Après l'incendie, plusieurs ONG ainsi que les Etats-Unis ont exprimé leurs inquiétudes au sujet des prisonniers, mais plusieurs détenus étrangers ont pu contacter leurs familles.
"La vie de chaque prisonnier politique et de droit commun à Evine est menacée", a déclaré l'IHR basée à Oslo.
- Détenus étrangers en sécurité -
"Des prisonniers, y compris des détenus politiques, sont complètement sans défense" à Evine, a déclaré Hadi Ghaemi, directeur du Centre pour les droits de l'Homme en Iran (CHRI) basé à New York.
Parmi les détenus étrangers figurent l'universitaire franco-iranienne Fariba Adelkhah et l'Américain Siamak Namazi.
Mais le groupe de soutien de Fariba Adelkhah a affirmé avoir eu des nouvelles "rassurantes", et l'avocat américain de Siamak Namazi a déclaré que ce dernier avait "été transféré dans une zone sécurisée de la prison".
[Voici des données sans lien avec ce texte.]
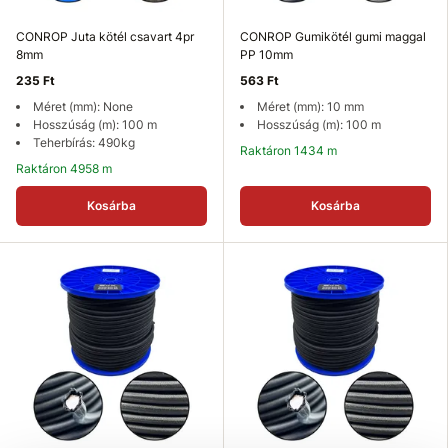
CONROP Juta kötél csavart 4pr
CONROP Gumikötél gumi maggal
8mm
PP 10mm
235 Ft
563 Ft
Méret (mm): None
Méret (mm): 10 mm
Hosszúság (m): 100 m
Hosszúság (m): 100 m
Teherbírás: 490kg
Raktáron 1434 m
Raktáron 4958 m
Kosárba
Kosárba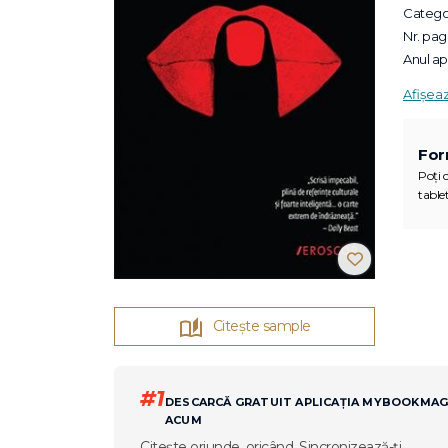
Categor
Nr. pagi
Anul apa
Afișea
For
Poți c
tablet
Citește sample
#1
DESCARCĂ GRATUIT APLICAȚIA MYBOOKMA
ACUM
Citește oriunde, oricând. Sincronizează-ți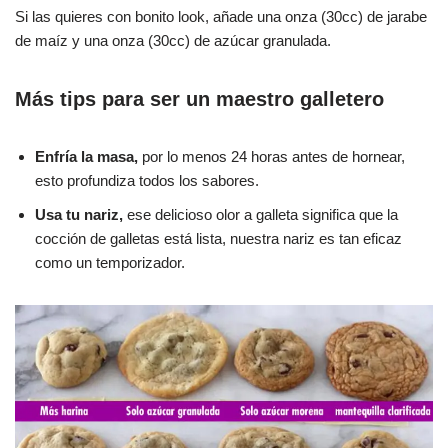
Si las quieres con bonito look, añade una onza (30cc) de jarabe
de maíz y una onza (30cc) de azúcar granulada.
Más tips para ser un maestro galletero
Enfría la masa,
por lo menos 24 horas antes de hornear,
esto profundiza todos los sabores.
Usa tu nariz,
ese delicioso olor a galleta significa que la
cocción de galletas está lista, nuestra nariz es tan eficaz
como un temporizador.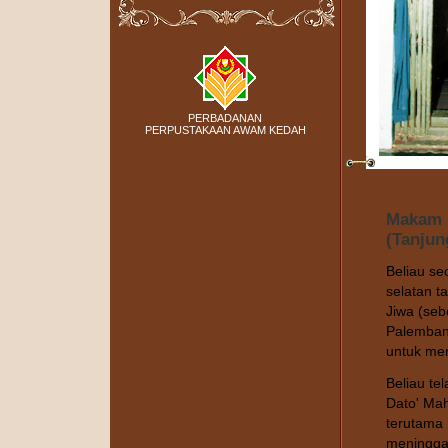
PERBADANAN
PERPUSTAKAAN AWAM KEDAH
Makam D
(Tanjun
Beliau se
selatan 
Jiwa (seb
Palemban
untuk me
Beliau te
Dato' Mah
terutama
meninggal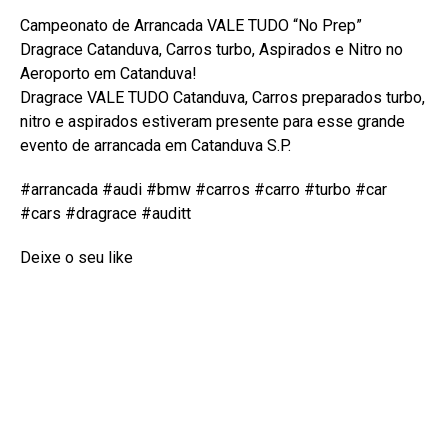
Campeonato de Arrancada VALE TUDO “No Prep”
Dragrace Catanduva, Carros turbo, Aspirados e Nitro no
Aeroporto em Catanduva!
Dragrace VALE TUDO Catanduva, Carros preparados turbo,
nitro e aspirados estiveram presente para esse grande
evento de arrancada em Catanduva S.P.
#arrancada #audi #bmw #carros #carro #turbo #car
#cars #dragrace #auditt
Deixe o seu like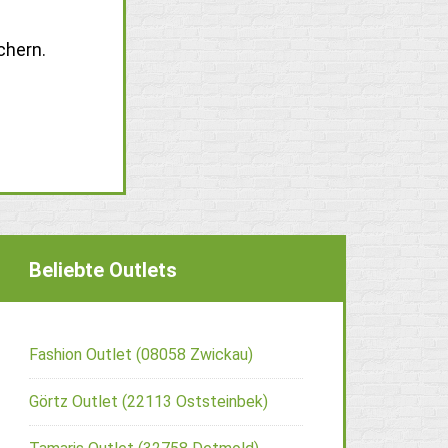
chern.
Beliebte Outlets
Fashion Outlet (08058 Zwickau)
Görtz Outlet (22113 Oststeinbek)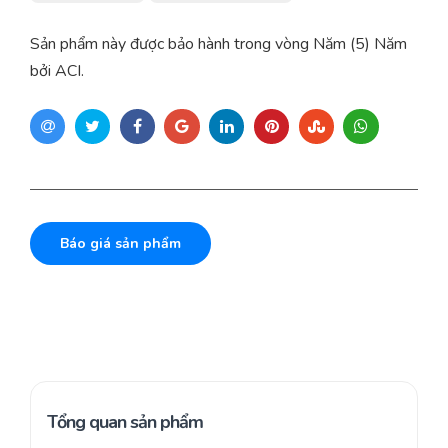
Sản phẩm này được bảo hành trong vòng Năm (5) Năm
bởi ACI.
Báo giá sản phẩm
Tổng quan sản phẩm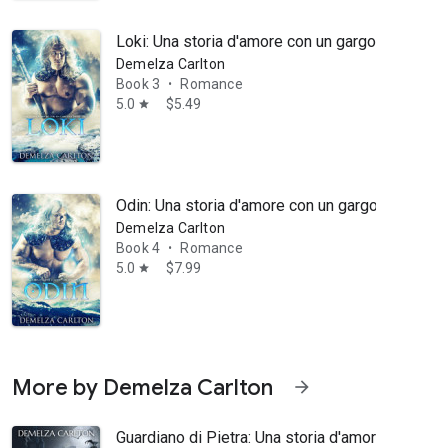
Loki: Una storia d'amore con un gargoyle protet
Demelza Carlton
Book 3
Romance
•
5.0
$5.49
star
Odin: Una storia d'amore con un gargoyle protet
Demelza Carlton
Book 4
Romance
•
5.0
$7.99
star
More by Demelza Carlton
arrow_forward
Guardiano di Pietra: Una storia d'amore con un g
La famille du détenu autrichien Massoud Mossaheb a affirmé que ce dernier était en vie mais qu'il avait inhalé de la fumée. Et l'autre prisonnier autrichien Kamran Ghaderi est aussi en sécurité.
L'universitaire australienne Kylie Moore-Gilbert, qui a été détenue à Evine, a déclaré avoir appris des proches des prisonnières politiques qu'elles étaient "toutes en sécurité".
La sœur d'un citoyen américain détenu à Evine, l'homme d'affaires Emad Shargi, a tweeté elle que sa famille était "morte d'inquiétude".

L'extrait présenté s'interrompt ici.